Landscape genomics is an emerging research field that aims to identify the environmental factors that shape adaptive genetic variation and the gene variants that drive local adaptation. Its ...development has been facilitated by next‐generation sequencing, which allows for screening thousands to millions of single nucleotide polymorphisms in many individuals and populations at reasonable costs. In parallel, data sets describing environmental factors have greatly improved and increasingly become publicly accessible. Accordingly, numerous analytical methods for environmental association studies have been developed.
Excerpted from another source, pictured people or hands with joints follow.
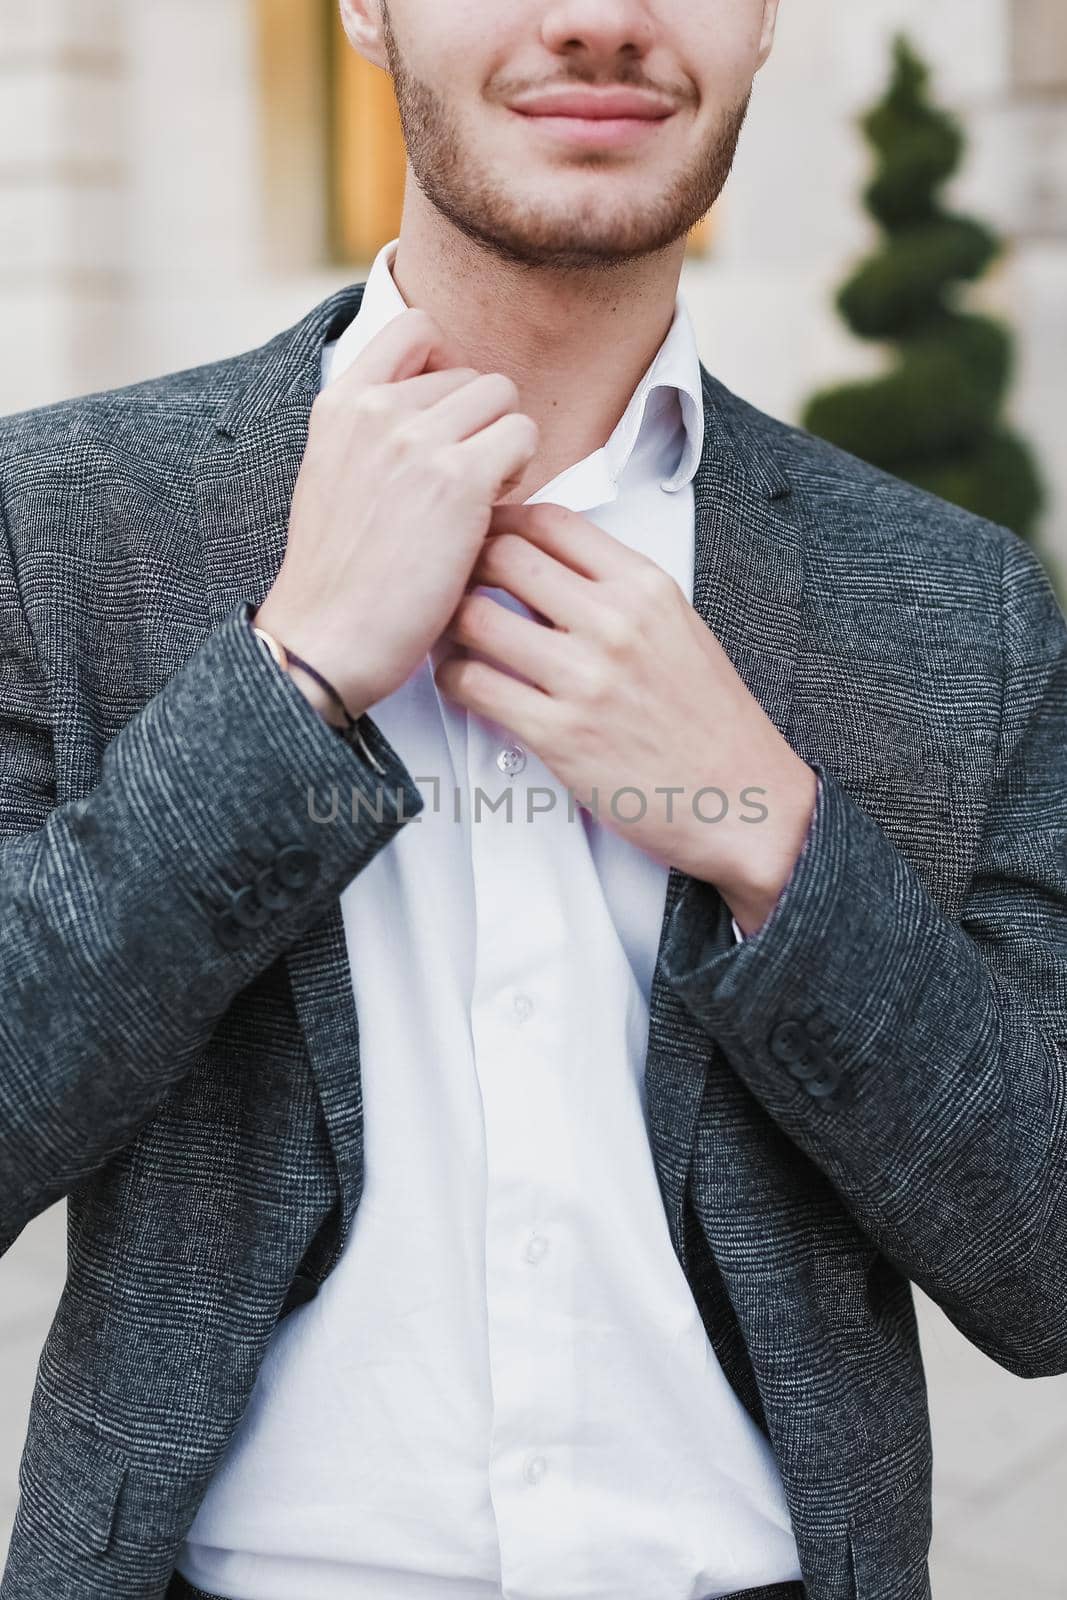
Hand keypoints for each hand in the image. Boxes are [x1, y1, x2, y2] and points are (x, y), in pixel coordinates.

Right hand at [254, 309, 538, 717]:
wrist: (326, 639)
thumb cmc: (339, 577)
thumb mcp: (332, 476)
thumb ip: (374, 432)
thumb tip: (439, 404)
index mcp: (341, 404)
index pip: (416, 329)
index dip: (446, 366)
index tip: (448, 416)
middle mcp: (377, 409)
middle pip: (472, 375)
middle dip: (478, 426)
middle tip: (462, 484)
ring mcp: (417, 440)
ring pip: (504, 399)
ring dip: (504, 446)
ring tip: (477, 498)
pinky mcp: (458, 479)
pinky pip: (524, 437)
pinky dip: (520, 474)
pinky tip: (490, 513)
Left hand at [434, 502, 816, 930]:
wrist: (744, 801)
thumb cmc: (711, 723)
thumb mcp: (679, 628)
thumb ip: (618, 590)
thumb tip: (548, 565)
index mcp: (645, 587)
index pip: (551, 521)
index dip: (504, 522)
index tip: (487, 538)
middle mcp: (615, 623)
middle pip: (502, 556)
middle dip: (466, 565)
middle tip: (454, 585)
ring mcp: (585, 679)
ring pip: (474, 617)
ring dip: (450, 623)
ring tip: (453, 637)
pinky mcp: (558, 735)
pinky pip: (473, 684)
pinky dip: (453, 678)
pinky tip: (463, 683)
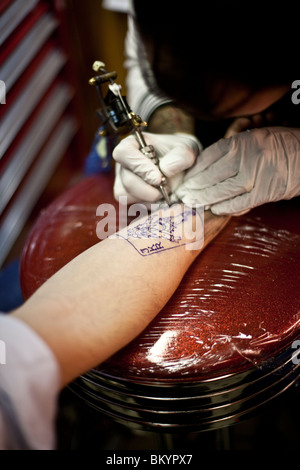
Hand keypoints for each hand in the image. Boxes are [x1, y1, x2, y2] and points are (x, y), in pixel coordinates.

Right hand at [113, 132, 201, 203]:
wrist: (183, 170)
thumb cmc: (180, 156)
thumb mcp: (186, 151)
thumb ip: (180, 157)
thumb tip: (166, 170)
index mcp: (133, 144)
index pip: (124, 153)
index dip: (139, 166)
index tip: (158, 179)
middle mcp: (124, 163)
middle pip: (127, 180)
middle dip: (148, 190)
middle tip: (166, 189)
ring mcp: (123, 181)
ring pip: (127, 195)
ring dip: (149, 198)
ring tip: (164, 192)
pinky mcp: (127, 197)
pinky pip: (131, 206)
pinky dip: (147, 206)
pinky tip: (159, 200)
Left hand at [175, 127, 299, 214]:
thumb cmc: (280, 144)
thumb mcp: (254, 137)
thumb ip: (232, 150)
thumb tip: (207, 167)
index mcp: (240, 142)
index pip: (208, 158)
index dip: (193, 172)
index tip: (185, 180)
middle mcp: (245, 158)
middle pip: (210, 176)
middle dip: (193, 188)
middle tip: (182, 196)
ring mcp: (254, 176)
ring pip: (221, 191)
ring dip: (204, 199)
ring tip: (193, 204)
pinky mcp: (263, 193)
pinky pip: (239, 203)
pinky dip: (225, 208)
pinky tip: (215, 210)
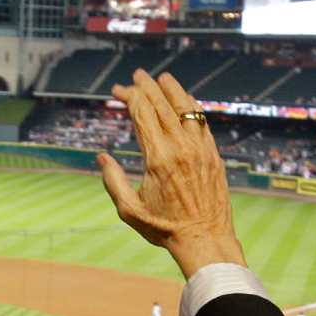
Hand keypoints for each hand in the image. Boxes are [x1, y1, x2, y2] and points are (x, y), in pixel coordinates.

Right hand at [97, 70, 244, 278]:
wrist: (205, 239)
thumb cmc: (165, 228)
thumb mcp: (130, 210)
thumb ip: (112, 181)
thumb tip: (102, 157)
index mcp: (158, 158)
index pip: (142, 112)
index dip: (128, 96)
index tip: (117, 91)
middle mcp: (180, 148)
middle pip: (162, 104)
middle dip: (147, 86)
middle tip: (136, 76)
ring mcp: (200, 149)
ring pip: (186, 108)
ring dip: (172, 89)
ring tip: (162, 77)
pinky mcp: (213, 154)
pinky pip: (202, 121)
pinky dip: (191, 106)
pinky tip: (185, 101)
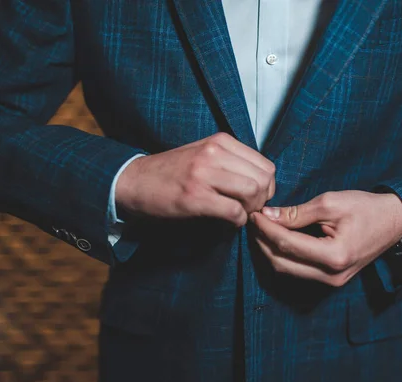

Environmental association analysis identifies genetic variants associated with particular environmental factors and has the potential to uncover adaptive patterns that are not discovered by traditional tests for the detection of outlier loci based on population genetic differentiation. We review methods for conducting environmental association analysis including categorical tests, logistic regressions, matrix correlations, general linear models and mixed effects models. We discuss the advantages and disadvantages of different approaches, provide a list of dedicated software packages and their specific properties, and stress the importance of incorporating neutral genetic structure in the analysis. We also touch on additional important aspects such as sampling design, environmental data preparation, pooled and reduced‐representation sequencing, candidate‐gene approaches, linearity of allele–environment associations and the combination of environmental association analyses with traditional outlier detection tests. We conclude by summarizing expected future directions in the field, such as the extension of statistical approaches, environmental association analysis for ecological gene annotation, and the need for replication and post hoc validation studies.